● **ФРАГМЕНТ ДОКУМЕНТА**:
——

СТАНИСЛАВ ЛЮБШИН

СТАНИСЛАВ ЛЮБШИН

В 60-е годы был такой прекрасный театр, куда рвалась вся Москва, даже бывший генеральный секретарь в очереди стоял за билетами, – «Современник». На сцене шла не отредактированная жизнь, как повсюду тогда, а живая, настоящая. «Современник» стал феноменом: он возник не сверху, не по чьему-то назначению, а как потребность жизни страны. Сейчас это звучит громко, но потребность в таком театре действительно была. Там жили судьбой каждого человека, как в итальянских фильмах, в свое время поразивших нас неореализмом.

Прекрасные актеры «Современника» – Кваша, Табаков, Лиля Толмачева, Дорошина, Иванова, Аллочка Покровская, Витя Сергачев – и над всеми возвышался буквально как Эльбрус, пусть это ни для кого не будет обидно, – Евгений Александрович Евстигнеев. Говорят, в России поэт больше, чем поэт. Я думаю, Евстигнеев был больше, чем поэт, и больше, чем актер. Что ни образ – шедевр, художественная сенсация.

В «Продолжении легенды» у него была небольшая роль дедушки, который все время то спал, то просыпался: брал балалайку, играл и ходил. И поразительно: вот человек, который за кулисами ходит нормально, да и молодой совсем (тридцать четыре года, разве это старость, смешно ведь!) – на твоих глазах делается стариком без какого-либо грима, без усов и парика. Это чудо! Бог наградил Евгения редчайшим даром, талантом перевоплощения.

Вот сегодня идет современный спектакль в современном театре… Все обозначено, сплошные метафоры, актеры играют технически, публика ничего не понимает, но радуется просто потому, что вот артисты вышли. А ведь чем славен был всегда русский театр? И в столице, и в любой провинции – жизнь была на сцене, актеры-самородки, чувствующие, умеющие воплощать яркие, уникальные характеры…

Когда мы учились в разных театральных школах, все педагоги говорили, что основой актерской профессии является перевоплощение. Я в те годы видел очень много спектаклей, но большинство актеров, на мой взгляд, подлинного перевоплощения не достигали. Скорее они как бы пытались убедить зрителя: «Смотри, я перевоплощаюсь», и зритель должен был в это поверить. Единственным человеком, который в те годы показал, что такое русская школа перевоплощения, русская школа переживания, был Евстигнеев. Почему? Да потому, что многие все-таки играют то, что им понятно, или то, что их волнует, а вот Женя… К чему стремится художник, поэт, музыкант, дирижер? К гармонии. Не все достигают – он достигал, и в любой роли. Какая редкая одаренность, музыкальность, пластичность… Он соединял содержание и форму. Он создавал тип, характер. Ты видел живого человека – не Евстигнеева, играющего эту роль с его личной психологией, а вот того, кого он играет. Больше никому из наших современных артистов это не удавалось.

——

● **МАТЕРИАЛ ДЛЯ ОБРАБОТКИ**:
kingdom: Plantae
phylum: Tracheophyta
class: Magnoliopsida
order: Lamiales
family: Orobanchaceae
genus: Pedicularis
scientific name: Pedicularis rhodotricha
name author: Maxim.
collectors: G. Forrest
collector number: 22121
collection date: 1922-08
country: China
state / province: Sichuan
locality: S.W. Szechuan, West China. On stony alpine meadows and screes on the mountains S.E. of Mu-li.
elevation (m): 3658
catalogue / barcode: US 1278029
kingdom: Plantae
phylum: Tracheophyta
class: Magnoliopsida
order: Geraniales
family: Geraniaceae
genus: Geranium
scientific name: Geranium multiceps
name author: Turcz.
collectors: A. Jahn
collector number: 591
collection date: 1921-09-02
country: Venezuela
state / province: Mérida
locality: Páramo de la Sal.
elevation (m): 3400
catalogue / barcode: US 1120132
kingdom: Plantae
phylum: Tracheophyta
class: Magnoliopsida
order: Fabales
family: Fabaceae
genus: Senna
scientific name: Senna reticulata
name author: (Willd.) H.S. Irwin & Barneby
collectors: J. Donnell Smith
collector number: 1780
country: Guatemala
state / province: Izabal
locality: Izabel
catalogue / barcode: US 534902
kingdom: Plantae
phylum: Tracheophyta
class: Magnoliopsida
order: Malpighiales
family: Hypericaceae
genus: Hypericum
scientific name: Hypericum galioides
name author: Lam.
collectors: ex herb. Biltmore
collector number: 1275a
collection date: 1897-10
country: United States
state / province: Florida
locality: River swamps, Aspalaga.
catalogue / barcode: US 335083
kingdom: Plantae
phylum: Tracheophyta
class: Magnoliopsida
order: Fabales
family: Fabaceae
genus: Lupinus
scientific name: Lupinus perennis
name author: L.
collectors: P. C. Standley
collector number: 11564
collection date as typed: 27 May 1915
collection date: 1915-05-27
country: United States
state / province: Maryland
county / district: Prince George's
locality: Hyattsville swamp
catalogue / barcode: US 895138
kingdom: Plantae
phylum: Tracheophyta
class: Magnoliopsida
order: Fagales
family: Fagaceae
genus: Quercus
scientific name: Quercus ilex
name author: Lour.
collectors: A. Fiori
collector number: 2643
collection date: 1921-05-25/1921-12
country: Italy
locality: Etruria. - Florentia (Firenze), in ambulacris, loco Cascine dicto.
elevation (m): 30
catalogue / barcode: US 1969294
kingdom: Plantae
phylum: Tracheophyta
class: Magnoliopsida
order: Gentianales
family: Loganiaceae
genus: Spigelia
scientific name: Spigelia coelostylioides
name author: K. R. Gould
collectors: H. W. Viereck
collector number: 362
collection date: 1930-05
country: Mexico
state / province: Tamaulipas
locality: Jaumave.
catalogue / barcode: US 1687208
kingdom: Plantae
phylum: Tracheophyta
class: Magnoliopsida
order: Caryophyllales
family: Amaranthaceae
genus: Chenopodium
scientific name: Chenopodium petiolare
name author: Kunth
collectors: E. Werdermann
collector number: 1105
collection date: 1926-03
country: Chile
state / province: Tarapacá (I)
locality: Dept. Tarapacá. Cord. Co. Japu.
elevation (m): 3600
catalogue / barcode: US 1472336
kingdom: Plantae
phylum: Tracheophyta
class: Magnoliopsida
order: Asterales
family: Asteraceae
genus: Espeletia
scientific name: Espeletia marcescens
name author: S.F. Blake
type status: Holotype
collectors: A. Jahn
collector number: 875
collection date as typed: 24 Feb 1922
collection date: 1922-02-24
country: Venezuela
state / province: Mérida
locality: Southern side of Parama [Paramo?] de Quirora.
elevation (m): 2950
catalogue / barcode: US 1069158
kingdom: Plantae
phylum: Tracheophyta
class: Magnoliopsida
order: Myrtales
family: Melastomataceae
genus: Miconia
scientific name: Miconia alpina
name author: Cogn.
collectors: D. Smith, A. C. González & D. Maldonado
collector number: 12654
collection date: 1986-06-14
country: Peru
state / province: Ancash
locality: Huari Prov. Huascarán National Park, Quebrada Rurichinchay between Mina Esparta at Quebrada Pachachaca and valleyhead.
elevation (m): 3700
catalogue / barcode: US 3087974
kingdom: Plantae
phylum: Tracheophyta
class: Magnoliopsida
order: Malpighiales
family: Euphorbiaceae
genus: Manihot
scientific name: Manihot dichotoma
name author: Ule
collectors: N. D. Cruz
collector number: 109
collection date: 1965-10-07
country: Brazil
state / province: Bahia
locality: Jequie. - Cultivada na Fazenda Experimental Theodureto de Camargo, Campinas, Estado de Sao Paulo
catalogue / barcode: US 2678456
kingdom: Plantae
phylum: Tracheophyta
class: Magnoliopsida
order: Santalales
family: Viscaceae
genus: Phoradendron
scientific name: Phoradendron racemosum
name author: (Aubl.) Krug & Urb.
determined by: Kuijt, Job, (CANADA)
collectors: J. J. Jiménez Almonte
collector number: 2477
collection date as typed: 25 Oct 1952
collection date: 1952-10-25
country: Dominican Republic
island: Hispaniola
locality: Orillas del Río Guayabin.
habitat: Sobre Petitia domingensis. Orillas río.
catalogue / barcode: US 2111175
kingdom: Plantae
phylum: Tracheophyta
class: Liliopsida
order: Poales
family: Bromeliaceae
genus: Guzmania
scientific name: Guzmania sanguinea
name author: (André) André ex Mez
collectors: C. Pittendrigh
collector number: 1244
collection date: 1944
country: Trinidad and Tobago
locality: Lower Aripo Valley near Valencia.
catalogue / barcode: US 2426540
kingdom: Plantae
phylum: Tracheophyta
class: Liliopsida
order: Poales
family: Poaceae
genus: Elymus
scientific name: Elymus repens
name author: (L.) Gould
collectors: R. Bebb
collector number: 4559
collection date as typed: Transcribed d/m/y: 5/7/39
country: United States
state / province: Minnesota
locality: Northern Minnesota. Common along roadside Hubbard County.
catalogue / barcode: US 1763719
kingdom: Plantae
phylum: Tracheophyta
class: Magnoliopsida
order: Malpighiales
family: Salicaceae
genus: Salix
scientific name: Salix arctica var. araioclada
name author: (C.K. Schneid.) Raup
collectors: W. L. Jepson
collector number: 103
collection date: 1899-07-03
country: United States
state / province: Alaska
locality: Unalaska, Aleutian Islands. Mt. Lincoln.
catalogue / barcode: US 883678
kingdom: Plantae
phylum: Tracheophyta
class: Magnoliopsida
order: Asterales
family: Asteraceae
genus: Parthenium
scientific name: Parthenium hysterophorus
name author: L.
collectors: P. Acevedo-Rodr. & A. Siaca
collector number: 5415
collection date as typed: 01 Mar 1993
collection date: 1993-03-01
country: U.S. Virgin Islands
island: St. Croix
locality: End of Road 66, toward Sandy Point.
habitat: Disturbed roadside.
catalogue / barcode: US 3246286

——

● **ВАШИ ЗАДАНИЯ**:
1. Какую роль, согласно отрывку о Евстигнееве, он играл в «Продолжении легенды»?
2. Оформите записи от строки с «collection date as typed: 01 Mar 1993» до конца записей как CSV из двух столбцов с заголовками «поле» и «значение». Каждую строку записей сделайте отдельной строкой CSV, каждое значение поместите в отдельное поле в кавычках, а переносы строк замените пробелами.

● **ИТОГОВЫЕ ОТВЕТЫ**:
1. Небольшую роль дедушки, который все время то спал, то просыпался.

2.
поле,значение
"collection date as typed:","01 Mar 1993"
"collection date:","1993-03-01"
"country:","U.S. Virgin Islands"
"island:","St. Croix"
"locality:","End of Road 66, toward Sandy Point."
"habitat:","Disturbed roadside."
"catalogue / barcode:","US 3246286"